**Instruções das tarefas**
1. Reproduza o trecho do texto sobre o STM compreendido entre "Eleito para o" e "a revista Crusoé.", incluindo ambos.
2. Traduza para o inglês a seguinte frase do texto sobre o STM: Para Camelo, “não existe brecha para golpe militar”.
3. Dê continuidade ao texto sobre o STM a partir do ponto em que ele termina.

**Texto do exercício**
Eleito para o cargo em dezembro do ano passado, Camelo assumirá a chefia do STM, tribunal que julga os crimes militares, neste mês de março. Na visão dele, foi correta a decisão do ministro Alexandre de Moraes de remeter ao STF todos os casos dos militares envolvidos nos atos de 8 de janeiro. “Ele tomou como base o devido processo legal e o princípio do juiz natural. Temos um Código Penal Militar. O artigo 9º diz qual é a nossa competência e o que vem a ser um crime militar”, disse o futuro presidente do STM sobre a decisão de Moraes, tomada na última segunda-feira, 27.
Para Camelo, “não existe brecha para golpe militar”. No ano passado, militantes contrários à vitória de Lula realizaram vários protestos tentando evocar o artigo 142 da Constituição para convocar as Forças Armadas a intervir nas eleições. Leia abaixo os principais pontos da conversa com a revista Crusoé.

**Dados de origem**
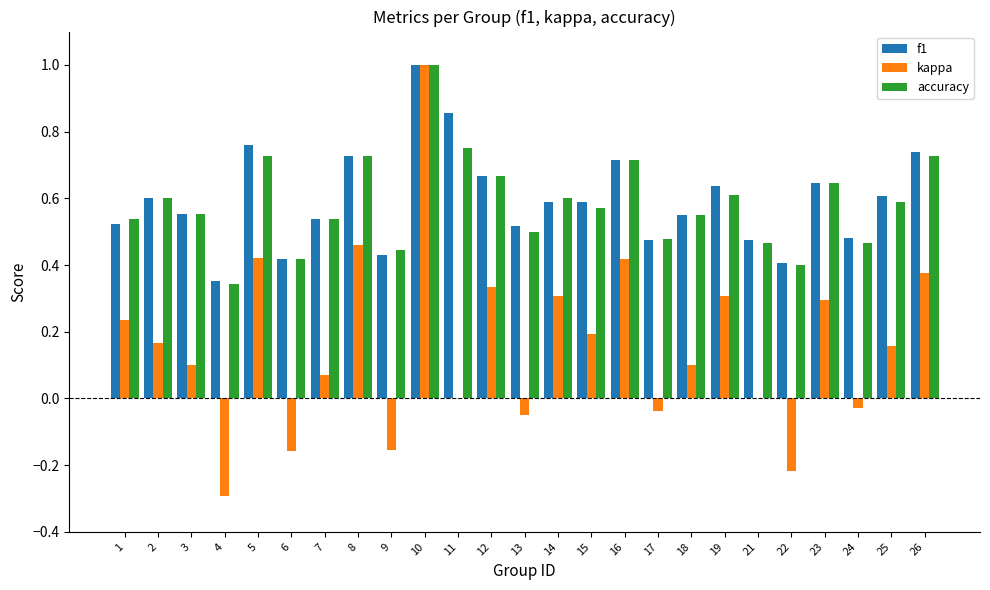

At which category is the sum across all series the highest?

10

---

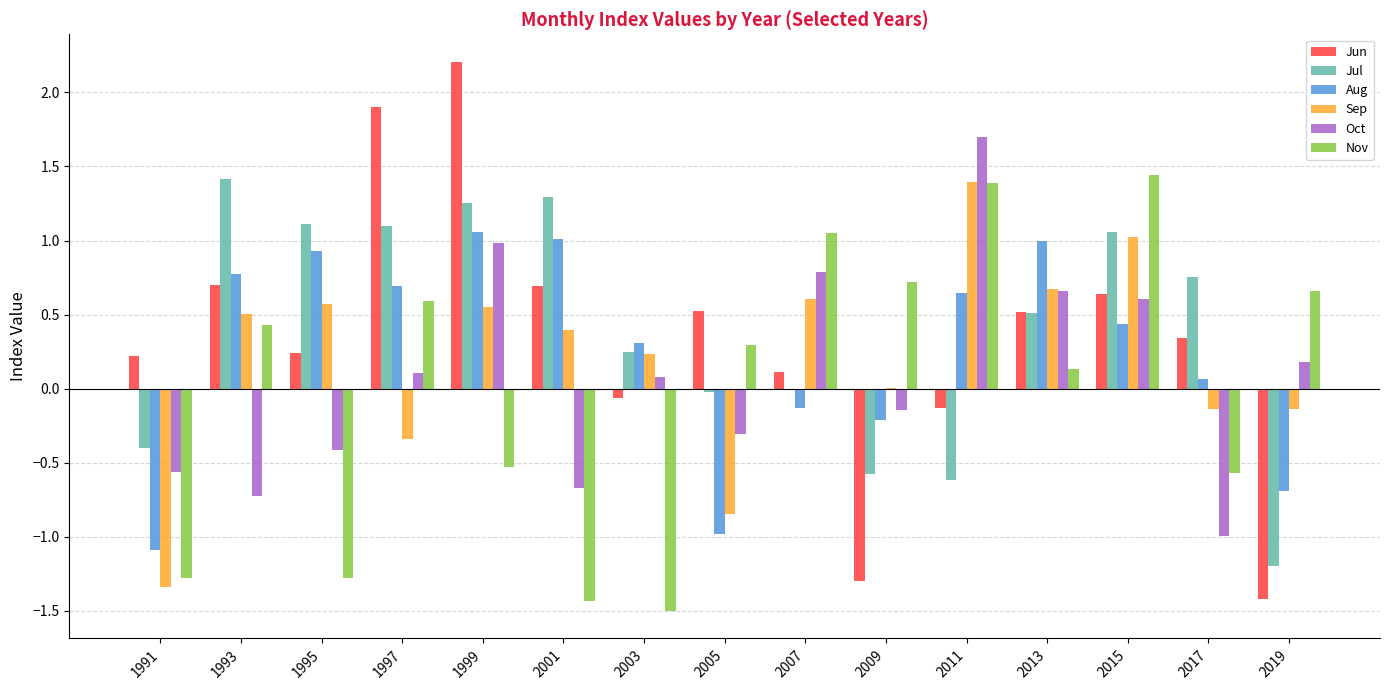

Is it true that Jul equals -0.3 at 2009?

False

**Respostas numeradas**
1.
Eleito para o cargo em dezembro do ano passado, Camelo assumirá a chefia do STM, tribunal que julga os crimes militares, neste mês de março. Na visão dele, foi correta a decisão do ministro Alexandre de Moraes de remeter ao STF todos os casos dos militares envolvidos nos atos de 8 de janeiro. “Ele tomou como base o devido processo legal e o princípio do juiz natural. Temos um Código Penal Militar. O artigo 9º diz qual é a nossa competência e o que vem a ser um crime militar”, disse o futuro presidente do STM sobre a decisão de Moraes, tomada na última segunda-feira, 27.
Para Camelo, “não existe brecha para golpe militar”. No ano passado, militantes contrários à vitória de Lula realizaram vários protestos tentando evocar o artigo 142 da Constituição para convocar as Forças Armadas a intervir nas eleições. Leia abaixo os principais pontos da conversa com a revista Crusoé.

2. For Camelo, "there is no loophole for a military coup."

3.
Quais suas prioridades quando assumir a presidência do STM?
“Estamos pleiteando uma vaga para os nossos magistrados no Conselho Nacional de Justiça. Nós somos o único tribunal superior que não tem vaga. Enviamos uma PEC, já temos o relator” [o senador Eduardo Gomes].
Tem algum nome de quem poderia estar na fila para indicado?
“A nossa ideia é que tenhamos, para representante nosso, um ministro togado, um ministro civil. Nós pedimos para ter um juiz federal militar, que é o que trabalha na primeira instância”.
O sr. disse ter achado acertada a decisão de Alexandre de Moraes de levar à Justiça comum militares envolvidos nos atos de 8 de janeiro. Mantém essa avaliação?
“Ele [Moraes] fez uma decisão muito bem fundamentada, com base no devido processo legal e no princípio do juiz natural. Temos um Código Penal Militar. O artigo 9º diz qual é a nossa competência e o que vem a ser um crime militar. Nessas condições, se um militar da ativa participar de atos contra o patrimônio que estejam sob a administração militar, ou cometer um crime contra o dever militar, é crime militar. Mas não foi o caso. Então, não configura crime militar e nós não temos competência para julgar os militares que participaram nessas condições. No geral, ele está completamente correto”.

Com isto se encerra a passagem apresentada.